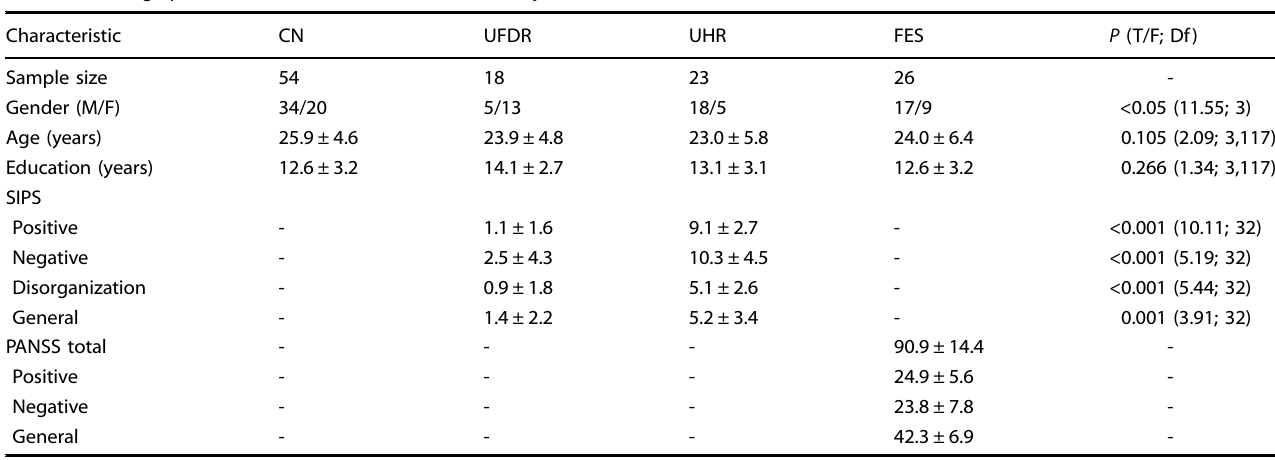
Table 1. Demographic and clinical characteristics of the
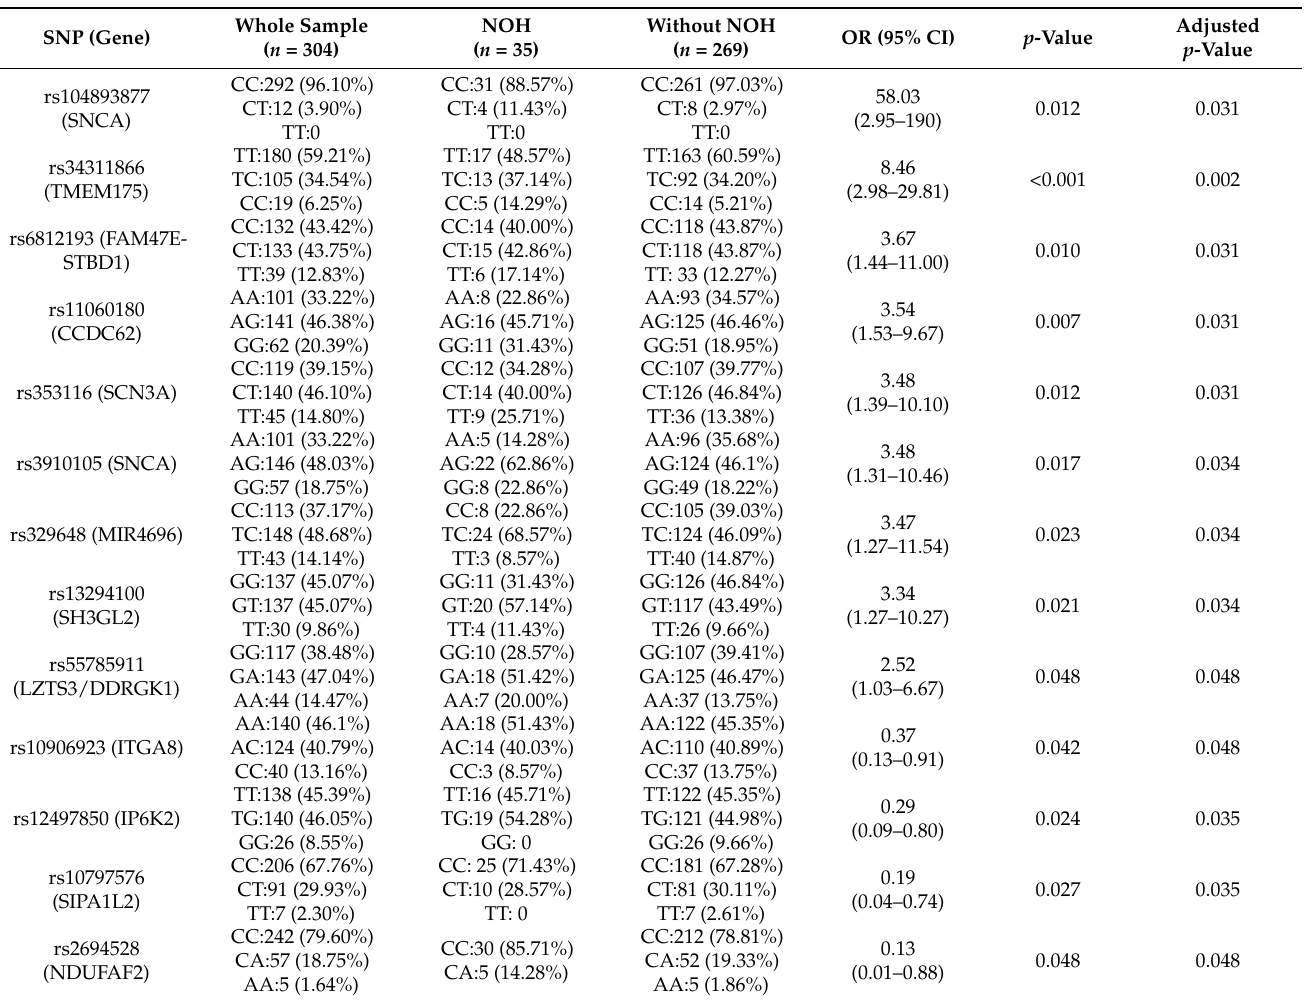
Table 2. SNPs associated with Neurogenic Orthostatic Hypotension in PD by logistic regression analysis.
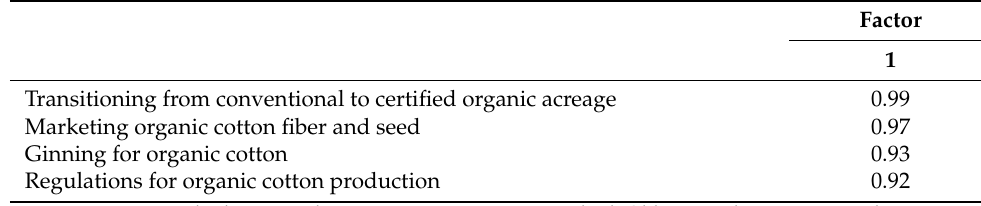
Table 18. Factors and importance items of organic cotton production competencies.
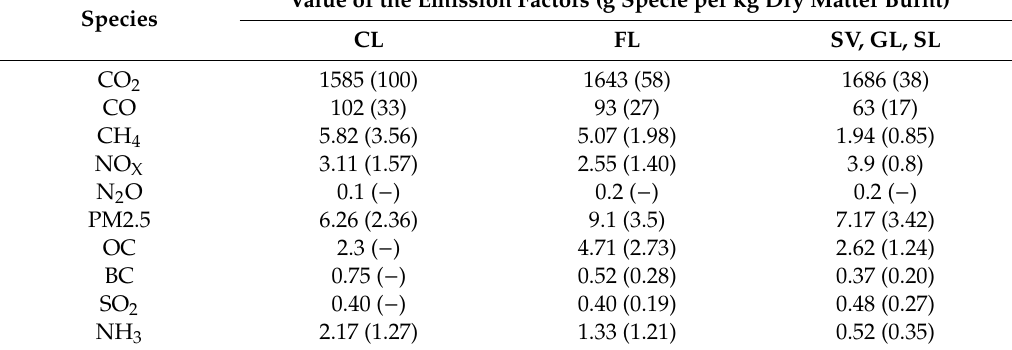
Table 1. Value of the emission factors in each of the trace gases and aerosols (standard error in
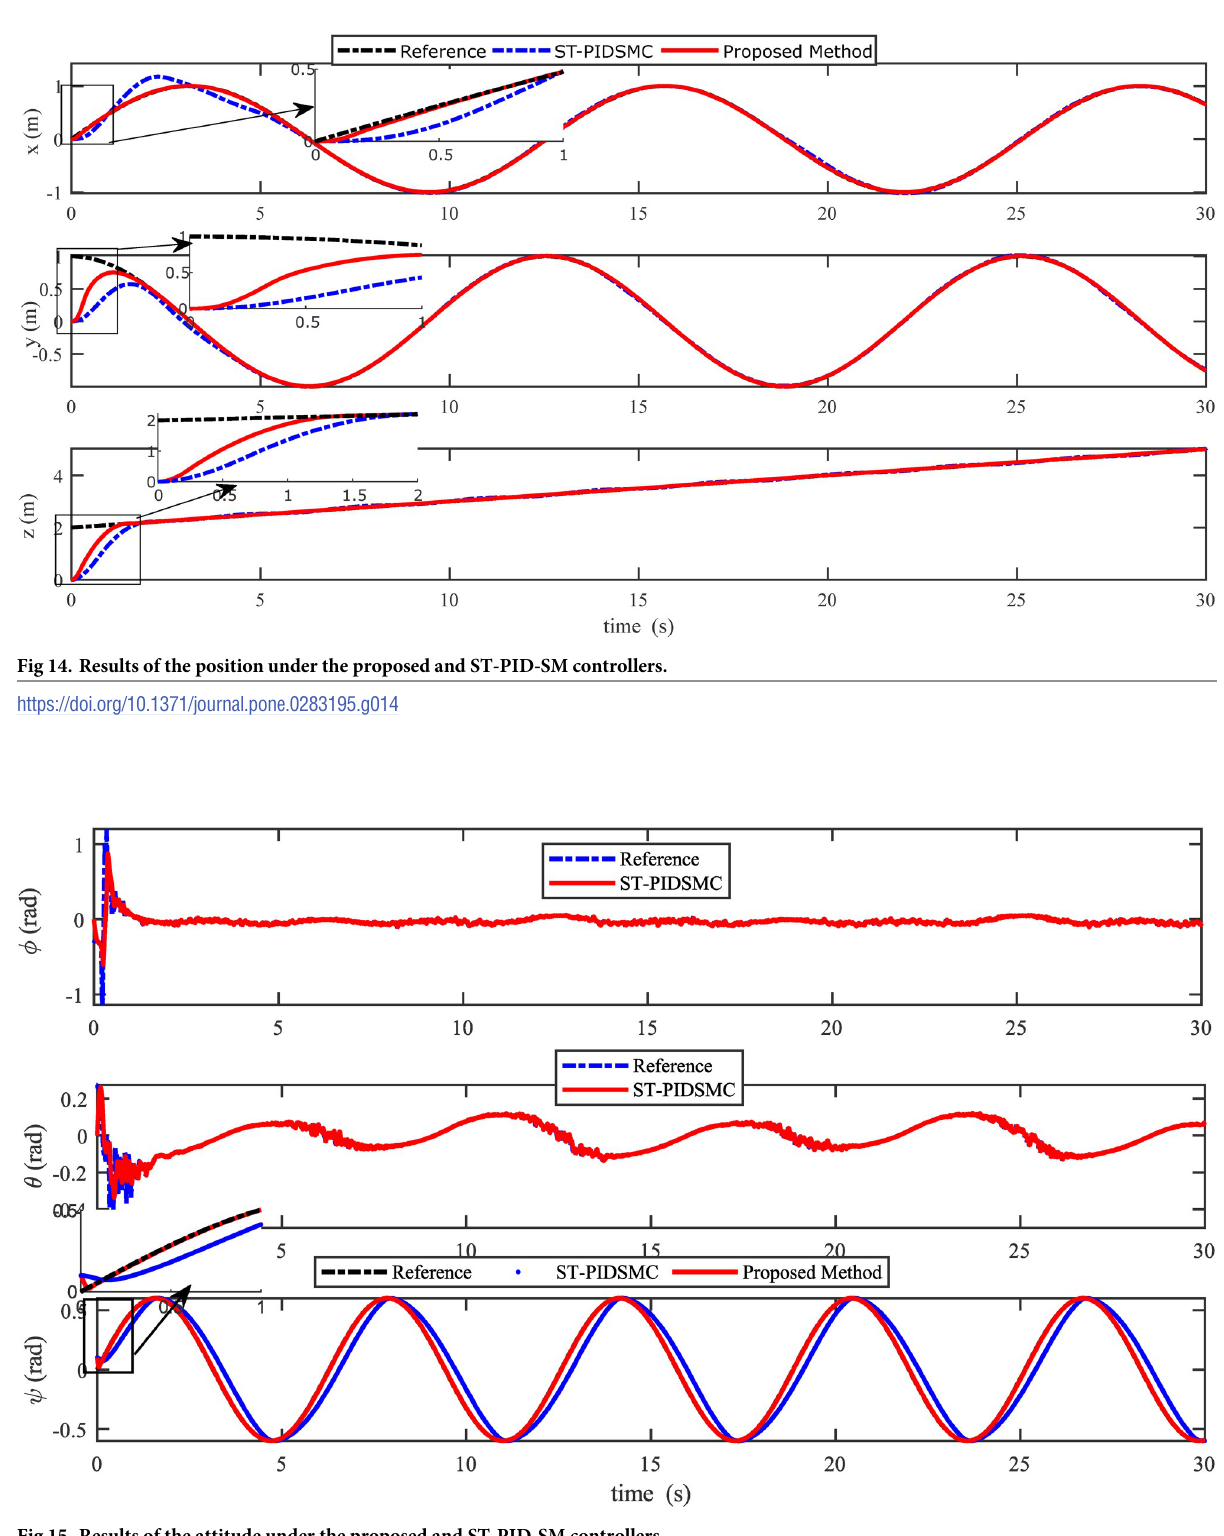
PLOS ONE | https://doi.org/10.1371/journal.pone.0283195 April 24, 2023 21 /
==============================
§ TRY IT
Could you show every line of the material that includes the string "Table"?

§ ANSWER SPACE
Table 1. Demographic and clinical characteristics of the
Table 2. SNPs associated with Neurogenic Orthostatic Hypotension in PD by logistic regression analysis.
Table 18. Factors and importance items of organic cotton production competencies.
Table 1. Value of the emission factors in each of the trace gases and aerosols (standard error in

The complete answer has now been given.